[Start of Attachment]

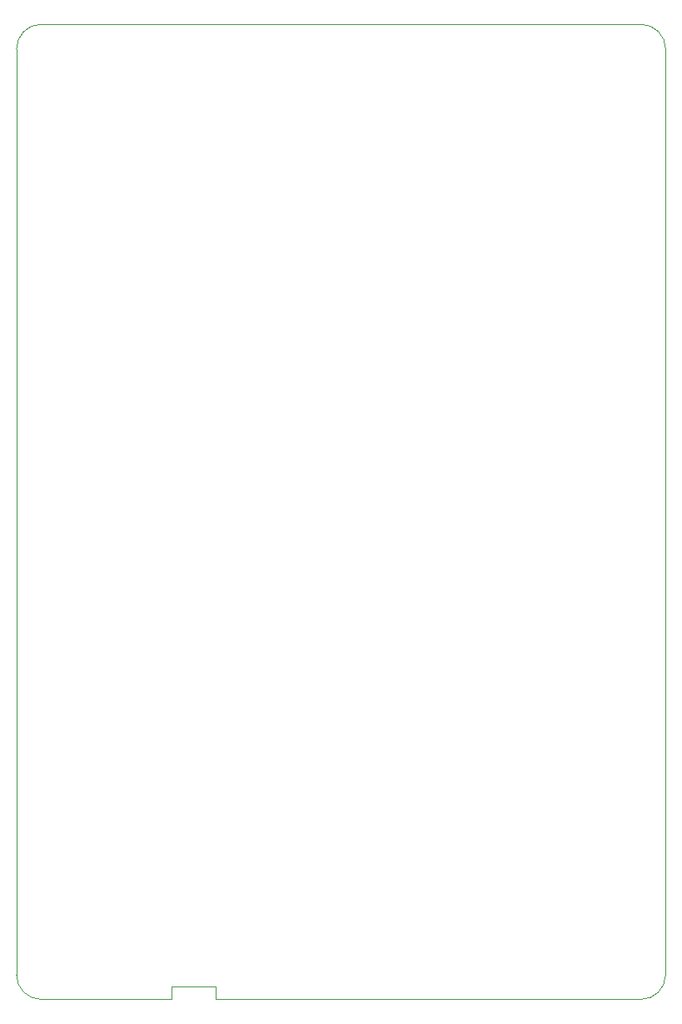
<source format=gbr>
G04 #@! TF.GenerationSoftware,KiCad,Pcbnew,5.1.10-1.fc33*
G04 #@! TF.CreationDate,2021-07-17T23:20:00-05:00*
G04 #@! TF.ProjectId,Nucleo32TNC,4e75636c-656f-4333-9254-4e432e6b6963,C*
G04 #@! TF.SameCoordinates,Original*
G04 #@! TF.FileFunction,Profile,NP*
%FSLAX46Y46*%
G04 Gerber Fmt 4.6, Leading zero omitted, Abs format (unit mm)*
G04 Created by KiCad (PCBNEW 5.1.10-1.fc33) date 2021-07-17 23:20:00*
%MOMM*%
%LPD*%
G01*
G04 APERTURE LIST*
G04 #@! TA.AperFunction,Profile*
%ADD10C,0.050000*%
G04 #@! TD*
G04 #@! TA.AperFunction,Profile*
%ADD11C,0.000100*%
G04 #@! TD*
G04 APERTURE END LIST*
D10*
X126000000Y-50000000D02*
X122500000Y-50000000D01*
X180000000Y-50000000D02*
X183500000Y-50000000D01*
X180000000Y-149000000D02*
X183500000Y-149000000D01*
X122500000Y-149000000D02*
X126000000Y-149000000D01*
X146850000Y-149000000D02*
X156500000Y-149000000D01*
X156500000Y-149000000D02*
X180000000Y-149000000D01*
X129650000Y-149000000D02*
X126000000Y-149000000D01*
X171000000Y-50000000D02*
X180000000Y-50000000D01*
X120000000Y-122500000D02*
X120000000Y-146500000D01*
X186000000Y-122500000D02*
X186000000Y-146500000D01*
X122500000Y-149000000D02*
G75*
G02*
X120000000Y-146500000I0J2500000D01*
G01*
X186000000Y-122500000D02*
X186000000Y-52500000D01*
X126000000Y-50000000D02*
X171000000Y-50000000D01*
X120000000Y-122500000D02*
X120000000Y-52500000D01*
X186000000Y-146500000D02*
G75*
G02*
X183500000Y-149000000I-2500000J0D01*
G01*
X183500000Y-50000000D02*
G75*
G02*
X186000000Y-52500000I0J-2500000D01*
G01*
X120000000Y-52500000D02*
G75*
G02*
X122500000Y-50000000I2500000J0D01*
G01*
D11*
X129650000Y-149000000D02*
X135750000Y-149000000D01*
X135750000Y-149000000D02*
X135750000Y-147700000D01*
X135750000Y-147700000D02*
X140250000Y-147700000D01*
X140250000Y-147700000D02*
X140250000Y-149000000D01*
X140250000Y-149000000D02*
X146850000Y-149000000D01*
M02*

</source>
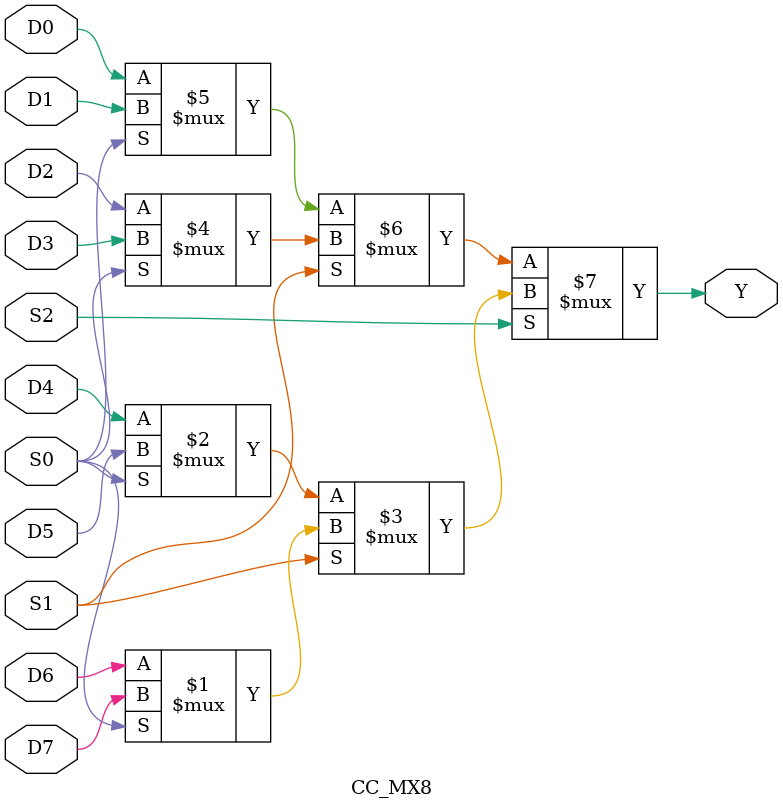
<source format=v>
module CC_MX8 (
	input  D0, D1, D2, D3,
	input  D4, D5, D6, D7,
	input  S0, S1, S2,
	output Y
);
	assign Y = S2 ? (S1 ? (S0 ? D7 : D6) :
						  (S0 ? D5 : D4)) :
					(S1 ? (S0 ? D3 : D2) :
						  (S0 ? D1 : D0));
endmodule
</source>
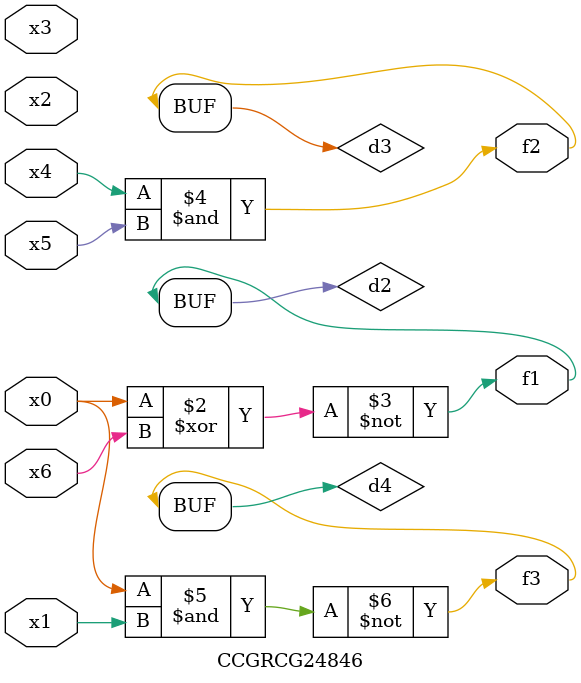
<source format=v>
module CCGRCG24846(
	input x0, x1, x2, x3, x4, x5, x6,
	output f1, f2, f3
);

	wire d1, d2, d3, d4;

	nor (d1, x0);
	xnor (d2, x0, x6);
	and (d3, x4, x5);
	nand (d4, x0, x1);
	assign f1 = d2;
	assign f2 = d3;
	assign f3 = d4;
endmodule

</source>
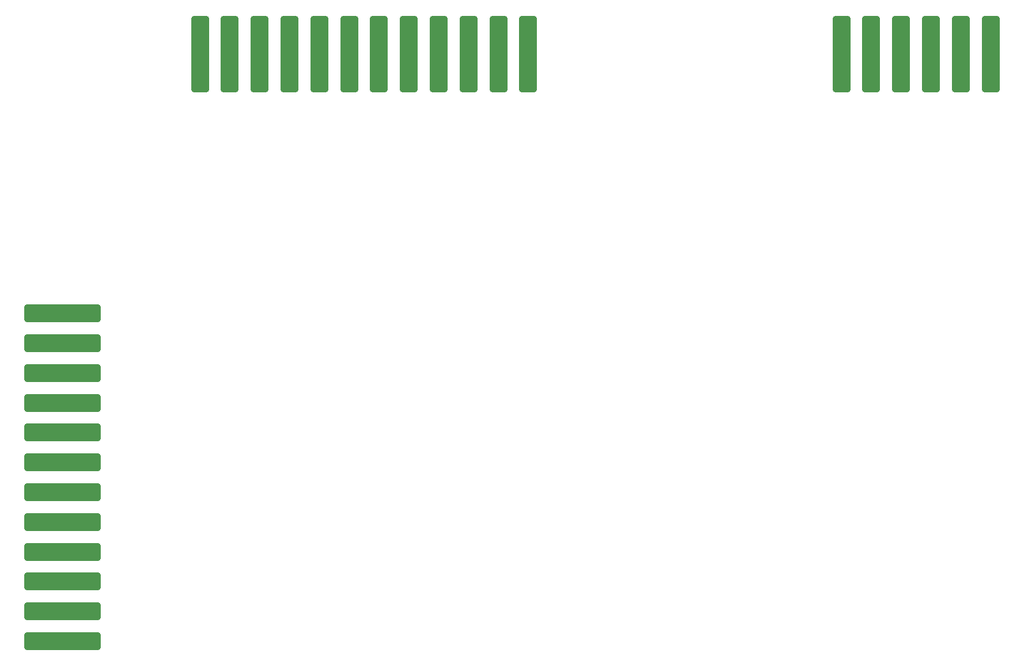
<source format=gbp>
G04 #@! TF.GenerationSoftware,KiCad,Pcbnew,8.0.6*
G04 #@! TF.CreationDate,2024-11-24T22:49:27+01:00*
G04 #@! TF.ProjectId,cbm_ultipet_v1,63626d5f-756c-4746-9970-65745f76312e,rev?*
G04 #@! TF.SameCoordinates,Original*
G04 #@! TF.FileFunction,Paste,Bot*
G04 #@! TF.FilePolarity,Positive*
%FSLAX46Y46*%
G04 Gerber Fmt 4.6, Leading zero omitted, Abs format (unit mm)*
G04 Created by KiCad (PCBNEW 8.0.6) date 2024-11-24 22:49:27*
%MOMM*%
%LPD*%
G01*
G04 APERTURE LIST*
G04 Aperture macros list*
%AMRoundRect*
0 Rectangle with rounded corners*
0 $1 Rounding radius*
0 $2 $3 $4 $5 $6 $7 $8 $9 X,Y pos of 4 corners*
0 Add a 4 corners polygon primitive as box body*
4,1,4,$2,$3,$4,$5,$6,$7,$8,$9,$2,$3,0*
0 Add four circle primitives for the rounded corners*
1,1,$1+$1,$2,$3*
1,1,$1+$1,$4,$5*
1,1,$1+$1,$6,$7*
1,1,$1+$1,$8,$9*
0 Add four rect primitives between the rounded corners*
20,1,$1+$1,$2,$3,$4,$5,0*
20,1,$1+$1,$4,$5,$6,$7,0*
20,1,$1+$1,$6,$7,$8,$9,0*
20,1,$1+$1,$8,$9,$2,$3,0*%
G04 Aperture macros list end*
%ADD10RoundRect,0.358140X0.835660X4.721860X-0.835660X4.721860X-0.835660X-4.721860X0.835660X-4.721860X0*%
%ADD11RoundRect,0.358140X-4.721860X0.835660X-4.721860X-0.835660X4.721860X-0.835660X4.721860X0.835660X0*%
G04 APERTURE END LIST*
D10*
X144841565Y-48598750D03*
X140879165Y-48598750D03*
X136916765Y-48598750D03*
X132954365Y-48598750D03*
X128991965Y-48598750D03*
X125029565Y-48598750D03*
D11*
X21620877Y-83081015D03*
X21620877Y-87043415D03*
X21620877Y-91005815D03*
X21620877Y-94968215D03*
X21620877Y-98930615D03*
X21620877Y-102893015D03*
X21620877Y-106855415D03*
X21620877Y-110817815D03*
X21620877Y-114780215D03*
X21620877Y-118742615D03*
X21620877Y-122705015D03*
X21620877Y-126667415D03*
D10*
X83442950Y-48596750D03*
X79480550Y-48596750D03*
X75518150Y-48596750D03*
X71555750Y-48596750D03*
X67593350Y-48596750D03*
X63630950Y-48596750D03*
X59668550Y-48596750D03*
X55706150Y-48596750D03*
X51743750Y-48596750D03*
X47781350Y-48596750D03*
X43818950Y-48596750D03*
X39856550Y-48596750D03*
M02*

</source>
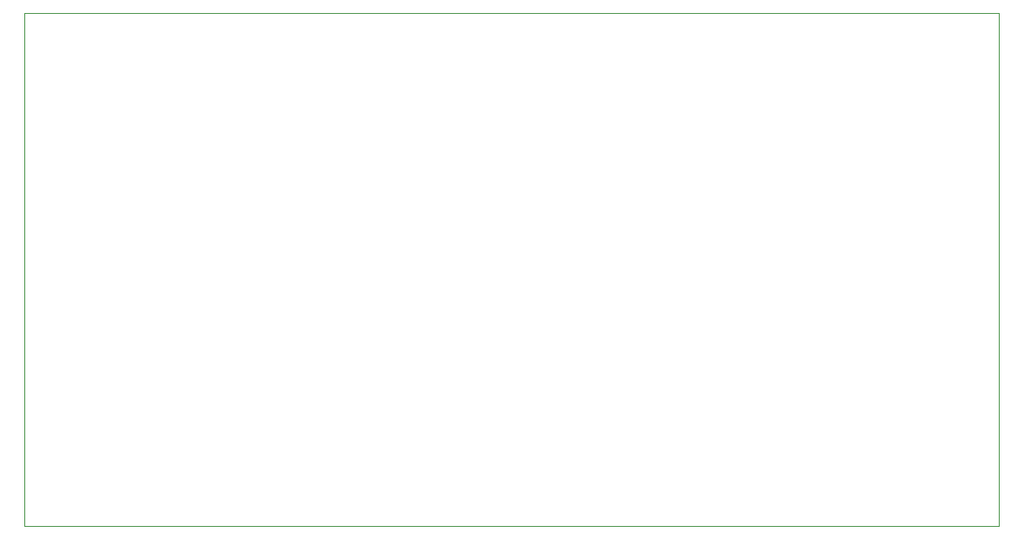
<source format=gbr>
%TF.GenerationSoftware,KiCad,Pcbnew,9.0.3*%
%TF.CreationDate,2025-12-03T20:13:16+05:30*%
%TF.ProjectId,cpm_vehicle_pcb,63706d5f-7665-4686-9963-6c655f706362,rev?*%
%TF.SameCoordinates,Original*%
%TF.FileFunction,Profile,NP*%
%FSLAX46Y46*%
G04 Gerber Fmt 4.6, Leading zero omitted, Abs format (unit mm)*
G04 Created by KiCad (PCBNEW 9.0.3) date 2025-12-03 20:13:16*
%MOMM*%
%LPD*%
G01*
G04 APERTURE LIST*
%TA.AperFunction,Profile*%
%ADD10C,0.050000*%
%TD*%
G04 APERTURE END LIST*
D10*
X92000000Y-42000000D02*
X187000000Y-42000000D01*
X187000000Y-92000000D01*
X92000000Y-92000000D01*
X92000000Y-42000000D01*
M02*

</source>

[End of Attachment]

• Problem to solve:
Would you set down each line of the data exactly, with no images included?

• Response area:
<source format=gbr>
G04 #@! TF.GenerationSoftware,KiCad,Pcbnew,5.1.10-1.fc33*
G04 #@! TF.CreationDate,2021-07-17T23:20:00-05:00*
G04 #@! TF.ProjectId,Nucleo32TNC,4e75636c-656f-4333-9254-4e432e6b6963,C*
G04 #@! TF.SameCoordinates,Original*
G04 #@! TF.FileFunction,Profile,NP*
%FSLAX46Y46*%
G04 Gerber Fmt 4.6, Leading zero omitted, Abs format (unit mm)*
G04 Created by KiCad (PCBNEW 5.1.10-1.fc33) date 2021-07-17 23:20:00*
%MOMM*%
%LPD*%
G01*
G04 APERTURE LIST*
G04 #@! TA.AperFunction,Profile*
%ADD10C,0.050000*%
G04 #@! TD*
G04 #@! TA.AperFunction,Profile*
%ADD11C,0.000100*%
G04 #@! TD*
G04 APERTURE END LIST*
D10*
X126000000Y-50000000D02*
X122500000Y-50000000D01*
X180000000Y-50000000D02*
X183500000Y-50000000D01*
X180000000Y-149000000D02*
X183500000Y-149000000D01*
X122500000Y-149000000D02*
X126000000Y-149000000D01*
X146850000Y-149000000D02*
X156500000Y-149000000D01*
X156500000Y-149000000D02*
X180000000Y-149000000D01*
X129650000Y-149000000D02*
X126000000Y-149000000D01*
X171000000Y-50000000D02*
X180000000Y-50000000D01*
X120000000Y-122500000D02*
X120000000Y-146500000D01*
X186000000Y-122500000D02*
X186000000Y-146500000D01*
X122500000Y-149000000D02*
G75*
G02*
X120000000Y-146500000I0J2500000D01*
G01*
X186000000Y-122500000D02*
X186000000Y-52500000D01*
X126000000Y-50000000D02*
X171000000Y-50000000D01*
X120000000Y-122500000D02*
X120000000Y-52500000D01*
X186000000Y-146500000D02*
G75*
G02*
X183500000Y-149000000I-2500000J0D01*
G01*
X183500000Y-50000000D02*
G75*
G02*
X186000000Y-52500000I0J-2500000D01*
G01*
X120000000Y-52500000D02*
G75*
G02*
X122500000Y-50000000I2500000J0D01*
G01*
D11*
X129650000Y-149000000D02*
X135750000Y-149000000D01*
X135750000Y-149000000D02*
X135750000Y-147700000D01*
X135750000Y-147700000D02*
X140250000Y-147700000D01*
X140250000Y-147700000D02*
X140250000Y-149000000D01*
X140250000Y-149000000D02*
X146850000Y-149000000D01*
M02*

</source>
<source format=v>
module CC_MX8 (
	input  D0, D1, D2, D3,
	input  D4, D5, D6, D7,
	input  S0, S1, S2,
	output Y
);
	assign Y = S2 ? (S1 ? (S0 ? D7 : D6) :
						  (S0 ? D5 : D4)) :
					(S1 ? (S0 ? D3 : D2) :
						  (S0 ? D1 : D0));
endmodule
</source>
<source format=v>
module CCGRCG24846(
	input x0, x1, x2, x3, x4, x5, x6,
	output f1, f2, f3
);

	wire d1, d2, d3, d4;

	nor (d1, x0);
	xnor (d2, x0, x6);
	and (d3, x4, x5);
	nand (d4, x0, x1);
	assign f1 = d2;
	assign f2 = d3;
	assign f3 = d4;
endmodule

</source>
<source format=gbp>
G04 #@! TF.GenerationSoftware,KiCad,Pcbnew,8.0.6*
G04 #@! TF.CreationDate,2024-11-24T22:49:27+01:00*
G04 #@! TF.ProjectId,cbm_ultipet_v1,63626d5f-756c-4746-9970-65745f76312e,rev?*
G04 #@! TF.SameCoordinates,Original*
G04 #@! TF.FileFunction,Paste,Bot*
G04 #@! TF.FilePolarity,Positive*
%FSLAX46Y46*%
G04 Gerber Fmt 4.6, Leading zero omitted, Abs format (unit mm)*
G04 Created by KiCad (PCBNEW 8.0.6) date 2024-11-24 22:49:27*
%MOMM*%
%LPD*%
G01*
G04 APERTURE LIST*
G04 Aperture macros list*
%AMRoundRect*
0 Rectangle with rounded corners*
0 $1 Rounding radius*
0 $2 $3 $4 $5 $6 $7 $8 $9 X,Y pos of 4 corners*
0 Add a 4 corners polygon primitive as box body*
4,1,4,$2,$3,$4,$5,$6,$7,$8,$9,$2,$3,0*
0 Add four circle primitives for the rounded corners*
1,1,$1+$1,$2,$3*
1,1,$1+$1,$4,$5*
1,1,$1+$1,$6,$7*
1,1,$1+$1,$8,$9*
0 Add four rect primitives between the rounded corners*
20,1,$1+$1,$2,$3,$4,$5,0*
20,1,$1+$1,$4,$5,$6,$7,0*
20,1,$1+$1,$6,$7,$8,$9,0*
20,1,$1+$1,$8,$9,$2,$3,0*%
G04 Aperture macros list end*
%ADD10RoundRect,0.358140X0.835660X4.721860X-0.835660X4.721860X-0.835660X-4.721860X0.835660X-4.721860X0*%
%ADD11RoundRect,0.358140X-4.721860X0.835660X-4.721860X-0.835660X4.721860X-0.835660X4.721860X0.835660X0*%
G04 APERTURE END LIST*
D10*
X144841565Y-48598750D03*
X140879165Y-48598750D03*
X136916765Y-48598750D03*
X132954365Y-48598750D03*
X128991965Y-48598750D03*
X125029565Y-48598750D03*
D11*
X21620877Y-83081015D03*
X21620877Y-87043415D03*
X21620877Y-91005815D03*
X21620877Y-94968215D03*
X21620877Y-98930615D03*
X21620877Y-102893015D03*
X21620877Y-106855415D03*
X21620877Y-110817815D03*
X21620877Y-114780215D03*
X21620877Y-118742615D03*
X21620877Y-122705015D03*
X21620877Y-126667415D03*
D10*
X83442950Y-48596750D03*
X79480550Y-48596750D03*
X75518150Y-48596750D03*
X71555750Y-48596750D03*
X67593350Y-48596750D03*
X63630950Y-48596750D03*
X59668550Y-48596750D03*
X55706150Y-48596750D03*
X51743750Y-48596750D03*
X47781350Y-48596750D03*
X43818950Y-48596750D03*
X39856550Y-48596750D03*
M02*

</source>
<source format=gbr>
%TF.GenerationSoftware,KiCad,Pcbnew,9.0.3*%
%TF.CreationDate,2025-12-03T20:13:16+05:30*%
%TF.ProjectId,cpm_vehicle_pcb,63706d5f-7665-4686-9963-6c655f706362,rev?*%
%TF.SameCoordinates,Original*%
%TF.FileFunction,Profile,NP*%
%FSLAX46Y46*%
G04 Gerber Fmt 4.6, Leading zero omitted, Abs format (unit mm)*
G04 Created by KiCad (PCBNEW 9.0.3) date 2025-12-03 20:13:16*
%MOMM*%
%LPD*%
G01*
G04 APERTURE LIST*
%TA.AperFunction,Profile*%
%ADD10C,0.050000*%
%TD*%
G04 APERTURE END LIST*
D10*
X92000000Y-42000000D02*
X187000000Y-42000000D01*
X187000000Y-92000000D01*
X92000000Y-92000000D01*
X92000000Y-42000000D01*
M02*

</source>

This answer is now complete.